* **Exercise**
Could you set down the listing below exactly, leaving out its pictures?
(Beginning of Data for analysis)
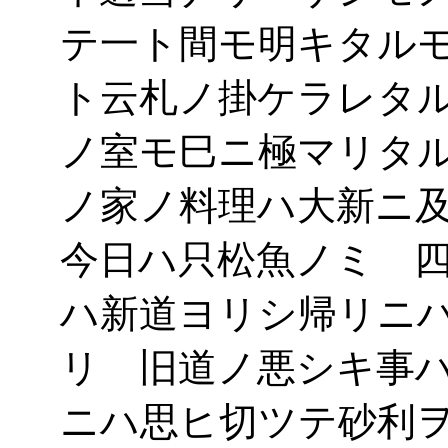
テ一ト間モ明キタル
ト云札ノ掛ケラレタ
ノ室モ巳ニ極マリタ
ノ家ノ料理ハ大新ニ
今日ハ只松魚ノミ 
ハ新道ヨリシ帰リニ
リ 旧道ノ悪シキ事
ニハ思ヒ切ツテ砂利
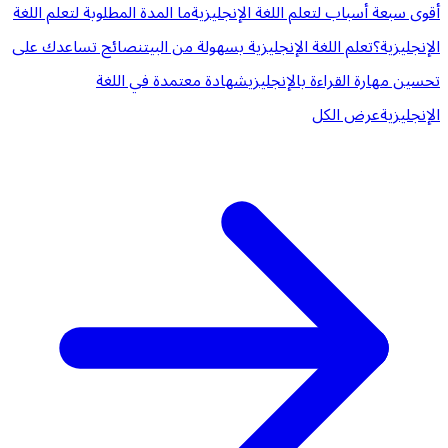
أقوى سبعة أسباب لتعلم اللغة الإنجليزية
ما المدة المطلوبة لتعلم اللغة
الإنجليزية؟
تعلم اللغة الإنجليزية بسهولة من البيت
نصائح تساعدك على
تحسين مهارة القراءة بالإنجليزي
شهادة معتمدة في اللغة
الإنجليزية
عرض الكل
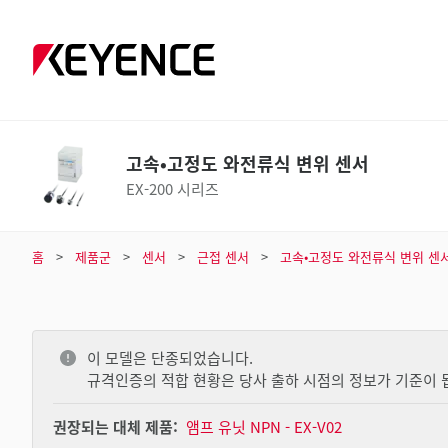
고속•고정도 와전류식 변위 센서
EX-200 시리즈
홈
제품군
센서
근접 센서
고속•고정도 와전류식 변위 센
이 모델은 단종되었습니다.
규격인증의 적합 현황은 당사 출하 시점의 정보가 기준이 
권장되는 대체 제품:
앰프 유닛 NPN - EX-V02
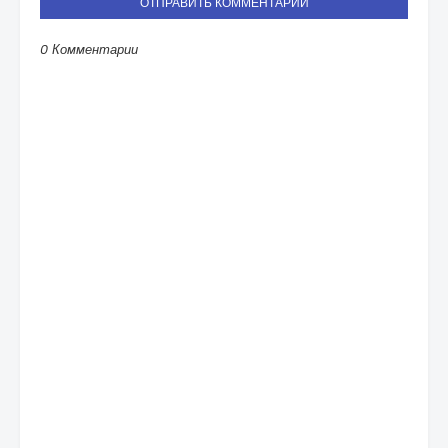
ОТПРАВИТЬ КОММЕНТАРИЙ
0 Комментарии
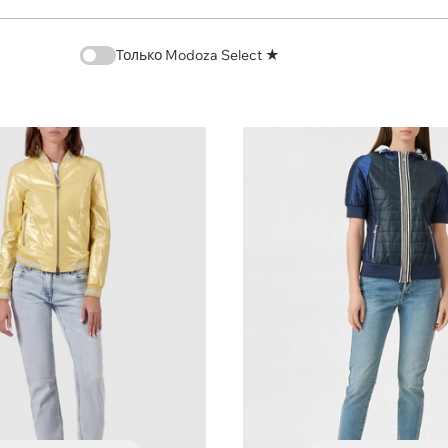
Только Modoza Select ★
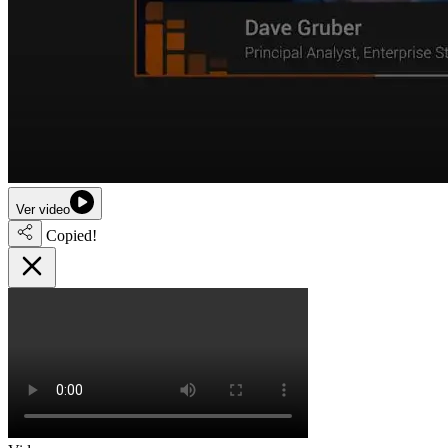
Ver video
Copied!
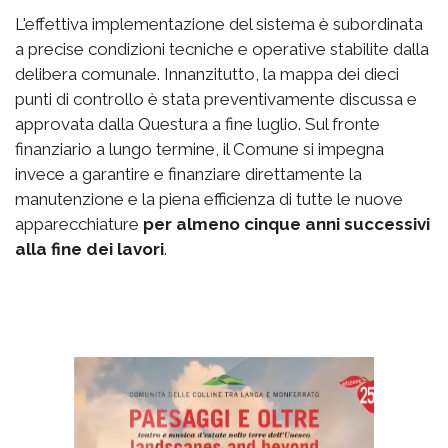
L'effettiva implementazione del sistema è subordinata
a precise condizioni tecniche e operative stabilite dalla
delibera comunale. Innanzitutto, la mappa dei dieci
punti di controllo è stata preventivamente discussa e
approvata dalla Questura a fine luglio. Sul fronte
finanziario a lungo termine, il Comune si impegna
invece a garantire e finanziare direttamente la
manutenzione e la piena efficienza di tutte le nuove
apparecchiature
per almeno cinque anni successivi
alla fine dei lavori
.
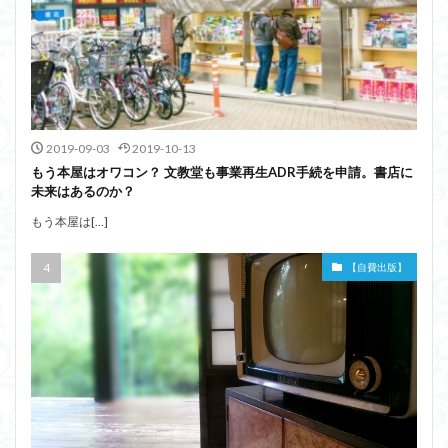
2019-09-03
2019-10-13
もう本屋はオワコン？ 文教堂も事業再生ADR手続を申請。書店に
未来はあるのか？
もう本屋は[…]
【自費出版】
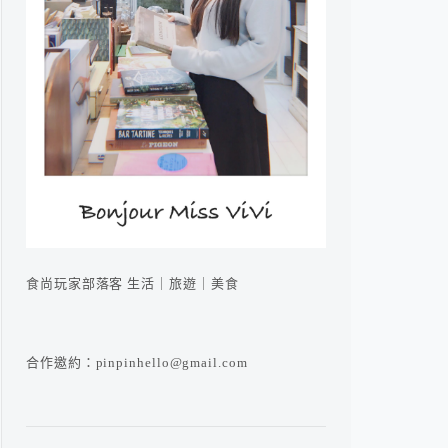
食尚玩家部落客 生活｜旅遊｜美食
合作邀約：pinpinhello@gmail.com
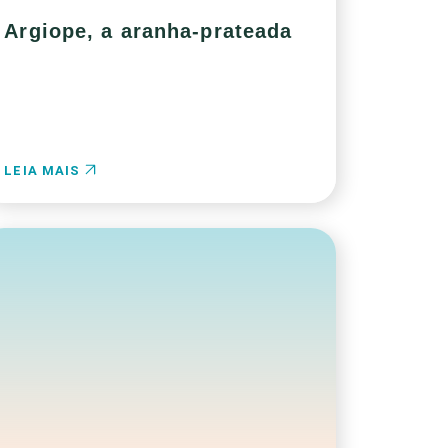
Argiope, a aranha-prateada
LEIA MAIS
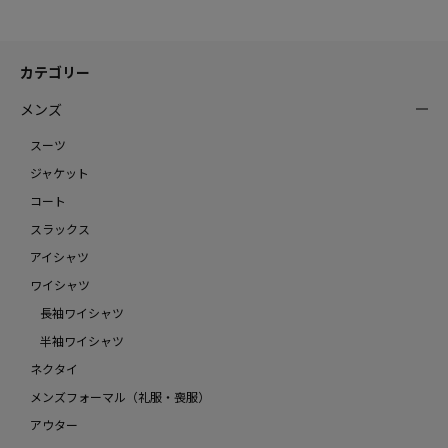
カテゴリー
メンズ
スーツ
ジャケット
コート
スラックス
アイシャツ
ワイシャツ
長袖ワイシャツ
半袖ワイシャツ
ネクタイ
メンズフォーマル（礼服・喪服）
アウター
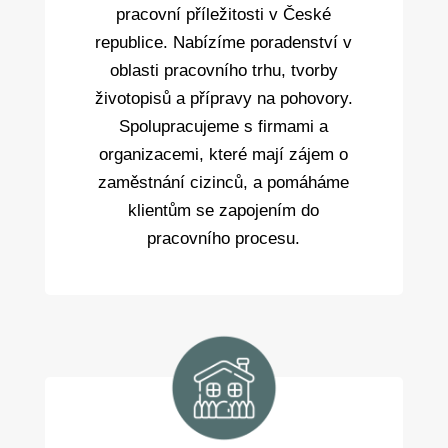
pracovní příležitosti v České
republice. Nabízíme poradenství v
oblasti pracovního trhu, tvorby
životopisů a přípravy na pohovory.
Spolupracujeme s firmami a
organizacemi, které mají zájem o
zaměstnání cizinců, a pomáháme
klientům se zapojením do
pracovního procesu.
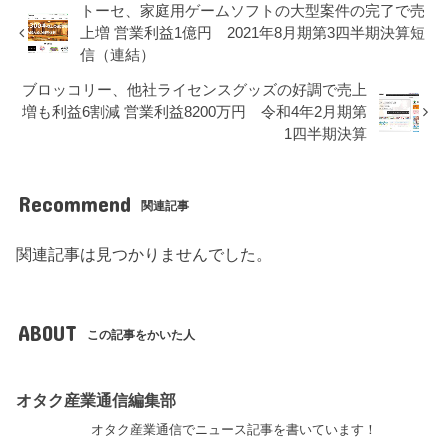
トーセ、家庭用ゲームソフトの大型案件の完了で売
上増 営業利益1億円 2021年8月期第3四半期決算短
信（連結）
ブロッコリー、他社ライセンスグッズの好調で売上
増も利益6割減 営業利益8200万円 令和4年2月期第
1四半期決算
Recommend
関連記事
関連記事は見つかりませんでした。
ABOUT
この記事をかいた人
オタク産業通信編集部
オタク産業通信でニュース記事を書いています！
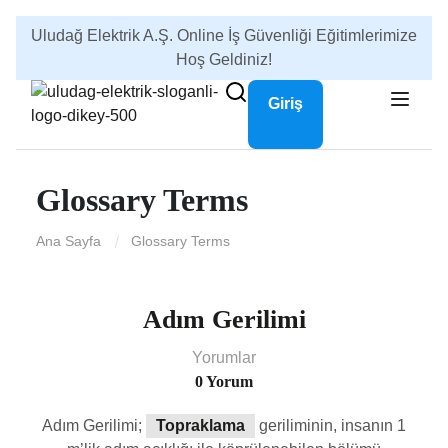
Uludağ Elektrik A.Ş. Online İş Güvenliği Eğitimlerimize
Hoş Geldiniz!
Giriş
Glossary Terms
Ana Sayfa
Glossary Terms
Adım Gerilimi
Yorumlar
0 Yorum
Adım Gerilimi;
Topraklama
geriliminin, insanın 1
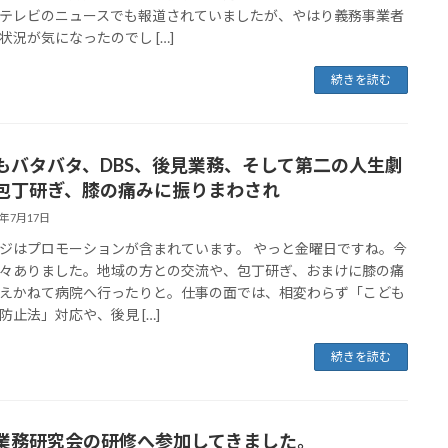
テレビのニュースでも報道されていましたが、やはり義務事業者
状況が気になったのでし […]
続きを読む
もバタバタ、DBS、後見業務、そして第二の人生劇
包丁研ぎ、膝の痛みに振りまわされ
6年7月17日
ジはプロモーションが含まれています。 やっと金曜日ですね。今
々ありました。地域の方との交流や、包丁研ぎ、おまけに膝の痛
えかねて病院へ行ったりと。仕事の面では、相変わらず「こども
防止法」対応や、後見 […]
続きを読む
業務研究会の研修へ参加してきました。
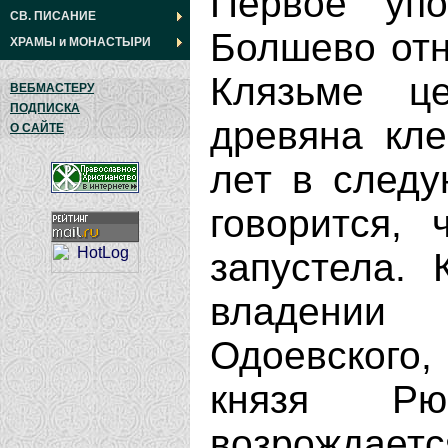
Первое уп
СВ. ПИСАНИЕ
Болшево отно
ХРАМЫ
и
МОНАСТЫРИ
Клязьме ц
ВЕБМАСТЕРУ
ПОДПИСКА
древяна кле
О САЙТЕ
лет в след
говорится, 
запустела. 
владени
Одоевского
князя Рю
возрождаетс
(End of Data for analysis)
* **Solved exercise**
テ一ト間モ明キタル
ト云札ノ掛ケラレタ
ノ室モ巳ニ極マリタ
ノ家ノ料理ハ大新ニ
今日ハ只松魚ノミ 
ハ新道ヨリシ帰リニ
リ 旧道ノ悪シキ事
ニハ思ヒ切ツテ砂利
أقوى سبعة أسباب لتعلم اللغة الإنجليزية
ما المدة المطلوبة لتعلم اللغة
الإنجليزية؟
تعلم اللغة الإنجليزية بسهولة من البيت
نصائح تساعدك على
تحسين مهارة القراءة بالإنجليزي
شهادة معتمدة في اللغة
الإنجليزية
عرض الكل
고속•고정도 와전류식 변위 센서
EX-200 시리즈
홈
제품군
센서
근접 센서
고속•고정도 와전류식 변위 센
이 모델은 단종되었습니다.
규격인증의 적합 현황은 당사 출하 시점의 정보가 기준이 
권장되는 대체 제품:
앰프 유닛 NPN - EX-V02
ОТПРАВИТЬ КОММЕНТАРИЙ
0 Комментарии
Только Modoza Select ★
Ver video
Copied!
L'effettiva implementazione del sistema è subordinata
a precise condizioni tecniche e operative stabilite dalla
delibera comunale. Innanzitutto, la mappa dei dieci
punti di controllo è stata preventivamente discussa e
approvata dalla Questura a fine luglio. Sul fronte
finanziario a lungo termine, il Comune si impegna
invece a garantire e finanziare direttamente la
manutenzione e la piena efficienza di tutte le nuove
apparecchiature
per almeno cinque anni successivi
alla fine dei lavori
.
2019-09-03
2019-10-13
もう本屋はオワコン？ 文教堂も事業再生ADR手続を申請。書店に
未来はあるのか？
もう本屋は[…]
【自費出版】
食尚玩家部落客 生活｜旅遊｜美食
合作邀約：pinpinhello@gmail.com
Argiope, a aranha-prateada
LEIA MAIS
カテゴリー
メンズ
スーツ
ジャケット
コート
スラックス
アイシャツ
ワイシャツ
長袖ワイシャツ
半袖ワイシャツ
ネクタイ
メンズフォーマル（礼服・喪服）
アウター
pracovní příležitosti v České
republice. Nabízíme poradenství v
oblasti pracovního trhu, tvorby
životopisů a přípravy na pohovory.
Spolupracujeme s firmami a
organizacemi, které mají zájem o
zaměstnání cizinců, a pomáháme
klientům se zapojením do
pracovního procesu.
トーセ、家庭用ゲームソフトの大型案件の完了で売
上増 営業利益1億円 2021年8月期第3四半期決算短
信（連結）
ブロッコリー、他社ライセンスグッズの好調で売上
増も利益6割減 営業利益8200万円 令和4年2月期第
1四半期決算
Recommend
関連記事
関連記事は見つかりませんでした。
ABOUT
この記事をかいた人
オタク産業通信編集部
オタク産業通信でニュース記事を書いています！
Uludağ Elektrik A.Ş. Online İş Güvenliği Eğitimlerimize
Hoş Geldiniz!
Giriş
Glossary Terms
Ana Sayfa
Glossary Terms
Adım Gerilimi
Yorumlar
0 Yorum
Adım Gerilimi;
Topraklama
geriliminin, insanın 1
テレビのニュースでも報道されていましたが、やはり義務事業者
状況が気になったのでし […]
続きを読む
もバタバタ、DBS、後見業務、そして第二の人生劇
包丁研ぎ、膝の痛みに振りまわされ
6年7月17日
ジはプロモーションが含まれています。 やっと金曜日ですね。今
々ありました。地域の方との交流や、包丁研ぎ、おまけに膝の痛
えかねて病院へ行ったりと。仕事の面では、相変わらず「こども
防止法」対応や、後見 […]
続きを読む
業務研究会の研修へ参加してきました。
Первое уп
СВ. ПИСАНИЕ
Болшево отно
ХРАМЫ
и
МОНАСТЫРИ
Клязьме ц
ВЕБМАСТЕРУ
ПОДПИСКА
древяна кле
О САЙТЕ
лет в след
говорится, 
запустела. 
владени
Одоевского
князя Рю
возрождаетс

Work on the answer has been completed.